Knowing some of the potential benefits of a growth mindset, the next logical step is knowing how to get those benefits. The simple answer is to cultivate a growth mindset across multiple attributes like personality, intelligence, and anxiety. The research reviewed in the previous sections shows that mindsets are both malleable and impactful. Even a short educational training teaching that an attribute can be developed can lead to better outcomes. However, it isn’t quite that simple.

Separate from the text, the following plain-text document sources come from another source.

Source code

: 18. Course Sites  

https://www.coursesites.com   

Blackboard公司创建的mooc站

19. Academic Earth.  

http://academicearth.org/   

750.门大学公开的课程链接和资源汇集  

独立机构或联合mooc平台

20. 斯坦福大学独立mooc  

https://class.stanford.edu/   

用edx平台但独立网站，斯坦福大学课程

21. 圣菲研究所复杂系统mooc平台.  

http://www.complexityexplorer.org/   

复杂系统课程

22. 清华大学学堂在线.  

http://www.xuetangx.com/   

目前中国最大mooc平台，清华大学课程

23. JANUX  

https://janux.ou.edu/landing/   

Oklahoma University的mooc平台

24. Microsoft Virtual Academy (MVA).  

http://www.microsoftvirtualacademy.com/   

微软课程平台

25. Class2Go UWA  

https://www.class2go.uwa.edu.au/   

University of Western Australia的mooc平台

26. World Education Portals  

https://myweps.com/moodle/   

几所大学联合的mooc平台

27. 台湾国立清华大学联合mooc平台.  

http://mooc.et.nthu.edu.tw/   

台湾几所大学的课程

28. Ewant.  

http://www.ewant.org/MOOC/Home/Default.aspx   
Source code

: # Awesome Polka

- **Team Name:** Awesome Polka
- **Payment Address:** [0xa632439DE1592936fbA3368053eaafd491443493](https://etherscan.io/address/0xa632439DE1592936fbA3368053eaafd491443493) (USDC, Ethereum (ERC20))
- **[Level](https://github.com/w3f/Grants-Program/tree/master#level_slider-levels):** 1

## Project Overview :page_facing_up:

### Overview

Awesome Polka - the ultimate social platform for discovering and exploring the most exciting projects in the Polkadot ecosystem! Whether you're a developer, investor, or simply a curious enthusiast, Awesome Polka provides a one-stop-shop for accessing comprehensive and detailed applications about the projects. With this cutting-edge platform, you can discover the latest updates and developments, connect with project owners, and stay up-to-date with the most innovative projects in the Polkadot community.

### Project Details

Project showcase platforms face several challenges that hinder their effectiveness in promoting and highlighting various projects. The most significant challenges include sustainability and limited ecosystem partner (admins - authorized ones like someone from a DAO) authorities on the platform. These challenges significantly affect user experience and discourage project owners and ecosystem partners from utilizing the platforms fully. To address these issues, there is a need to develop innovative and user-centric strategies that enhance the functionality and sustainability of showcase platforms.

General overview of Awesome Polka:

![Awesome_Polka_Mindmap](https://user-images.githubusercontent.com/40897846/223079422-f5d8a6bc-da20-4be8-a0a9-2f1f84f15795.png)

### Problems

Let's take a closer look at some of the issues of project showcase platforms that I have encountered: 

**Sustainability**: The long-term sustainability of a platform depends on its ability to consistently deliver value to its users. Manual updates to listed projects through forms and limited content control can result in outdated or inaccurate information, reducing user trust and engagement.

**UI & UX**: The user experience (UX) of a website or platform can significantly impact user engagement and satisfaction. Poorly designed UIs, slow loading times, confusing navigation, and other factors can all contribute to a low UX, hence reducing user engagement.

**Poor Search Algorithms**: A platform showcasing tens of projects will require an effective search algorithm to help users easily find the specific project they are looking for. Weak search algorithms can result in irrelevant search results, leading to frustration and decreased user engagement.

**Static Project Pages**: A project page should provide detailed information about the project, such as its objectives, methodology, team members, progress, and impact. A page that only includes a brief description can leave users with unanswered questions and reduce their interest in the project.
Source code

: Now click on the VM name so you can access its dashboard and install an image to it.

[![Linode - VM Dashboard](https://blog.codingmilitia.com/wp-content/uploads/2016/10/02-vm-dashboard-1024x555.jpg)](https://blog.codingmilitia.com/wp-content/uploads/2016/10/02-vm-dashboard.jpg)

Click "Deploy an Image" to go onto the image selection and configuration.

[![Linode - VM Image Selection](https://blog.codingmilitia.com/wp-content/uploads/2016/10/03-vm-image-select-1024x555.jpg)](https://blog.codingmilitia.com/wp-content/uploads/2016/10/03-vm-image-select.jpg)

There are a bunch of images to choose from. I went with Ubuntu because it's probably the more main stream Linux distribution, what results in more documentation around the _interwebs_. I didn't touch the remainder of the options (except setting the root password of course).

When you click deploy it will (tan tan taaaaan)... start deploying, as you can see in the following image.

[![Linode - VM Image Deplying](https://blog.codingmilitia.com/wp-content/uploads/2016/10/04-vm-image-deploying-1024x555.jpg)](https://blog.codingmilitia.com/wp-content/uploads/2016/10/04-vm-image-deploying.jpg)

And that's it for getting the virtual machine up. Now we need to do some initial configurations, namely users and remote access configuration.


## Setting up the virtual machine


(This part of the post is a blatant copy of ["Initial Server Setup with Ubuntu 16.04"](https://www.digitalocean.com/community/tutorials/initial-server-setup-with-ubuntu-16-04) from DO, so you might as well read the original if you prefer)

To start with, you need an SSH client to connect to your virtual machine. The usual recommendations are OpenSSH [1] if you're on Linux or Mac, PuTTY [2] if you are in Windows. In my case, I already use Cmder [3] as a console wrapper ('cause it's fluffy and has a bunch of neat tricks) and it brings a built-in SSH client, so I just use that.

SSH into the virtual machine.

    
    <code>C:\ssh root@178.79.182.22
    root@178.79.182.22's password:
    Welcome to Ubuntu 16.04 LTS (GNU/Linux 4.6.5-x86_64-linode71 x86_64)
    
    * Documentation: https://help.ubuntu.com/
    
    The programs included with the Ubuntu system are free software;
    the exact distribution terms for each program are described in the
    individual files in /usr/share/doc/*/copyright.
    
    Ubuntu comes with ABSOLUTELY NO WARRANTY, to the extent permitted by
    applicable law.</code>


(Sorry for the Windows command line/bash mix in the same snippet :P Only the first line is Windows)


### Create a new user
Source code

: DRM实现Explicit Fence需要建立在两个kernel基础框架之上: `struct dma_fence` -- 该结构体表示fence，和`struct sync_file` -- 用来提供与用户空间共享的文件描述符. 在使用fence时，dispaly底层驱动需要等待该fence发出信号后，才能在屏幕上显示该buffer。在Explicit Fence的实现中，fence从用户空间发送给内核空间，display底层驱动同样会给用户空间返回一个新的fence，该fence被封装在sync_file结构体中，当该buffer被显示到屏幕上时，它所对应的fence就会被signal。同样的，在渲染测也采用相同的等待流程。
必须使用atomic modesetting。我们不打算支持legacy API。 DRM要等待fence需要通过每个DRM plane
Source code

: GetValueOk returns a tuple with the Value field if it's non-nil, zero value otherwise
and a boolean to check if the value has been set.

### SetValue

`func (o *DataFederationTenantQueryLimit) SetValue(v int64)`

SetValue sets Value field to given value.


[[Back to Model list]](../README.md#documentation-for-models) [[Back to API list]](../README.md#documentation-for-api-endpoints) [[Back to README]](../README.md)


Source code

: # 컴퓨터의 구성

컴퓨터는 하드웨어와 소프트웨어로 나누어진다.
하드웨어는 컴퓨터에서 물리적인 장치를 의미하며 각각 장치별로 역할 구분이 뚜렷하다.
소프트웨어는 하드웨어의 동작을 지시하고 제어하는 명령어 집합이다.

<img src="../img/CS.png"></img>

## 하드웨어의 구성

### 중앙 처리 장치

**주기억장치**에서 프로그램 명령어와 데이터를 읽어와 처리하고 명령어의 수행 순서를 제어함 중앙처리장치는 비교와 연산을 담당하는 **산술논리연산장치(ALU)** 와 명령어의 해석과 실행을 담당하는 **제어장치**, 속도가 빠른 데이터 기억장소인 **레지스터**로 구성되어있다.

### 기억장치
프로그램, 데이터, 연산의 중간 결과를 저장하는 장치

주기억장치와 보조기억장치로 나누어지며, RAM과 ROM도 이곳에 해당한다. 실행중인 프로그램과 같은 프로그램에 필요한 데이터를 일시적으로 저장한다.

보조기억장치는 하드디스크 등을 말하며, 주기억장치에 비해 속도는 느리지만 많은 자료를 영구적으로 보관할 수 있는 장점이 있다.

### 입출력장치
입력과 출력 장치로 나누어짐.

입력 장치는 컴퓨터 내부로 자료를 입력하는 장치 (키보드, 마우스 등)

Mindsets have gained popularity and acceptance largely due to the implied promise that a simple intervention can lead to substantial improvements. If you were hoping that a single training could drastically change your life, you might be disappointed. Although there are examples of rigorously designed studies that showed statistically significant results of growth mindset training, researchers have begun to debate the conditions under which mindset interventions have a measurable impact. For example, in education, mindset interventions have a stronger impact on lower-achieving students, and the effectiveness of the program depends on whether the culture inside the classroom reinforces the idea of growth mindsets. No matter how compelling a mindset intervention is, if the environment around you consistently teaches that some people are just good and something and others aren’t, it will be hard to truly cultivate a growth mindset. Further, the actual size of the change in performance may not be as substantial as desired. In a large-scale educational intervention, the average change in GPA was 0.1 points. For some people, that may be enough to have a substantial impact, whereas it may seem more inconsequential to others. The message that you can take away from the nuances in mindset research is that mindset interventions can be helpful, but more than a simple mindset intervention is needed for large-scale change.
 

Closing

The idea that simply changing an “assumption about the world” can help your performance (to a degree) is both counterintuitive and obvious. Nothing is more fundamental to shaping how individuals perceive reality than their assumptions, but it is something that we seldom consider. How often do you find yourself wishing you’d behaved differently and wonder, “what assumption(s) do I hold that may have negatively influenced my behavior?” My guess is not often. But if people do not address these fundamental assumptions, they will continue to react to situations in the same way, even if they don’t like the outcome.  Understanding your mindsets and how they influence your actions is a valuable starting point to help you more purposefully control how you interact with the world.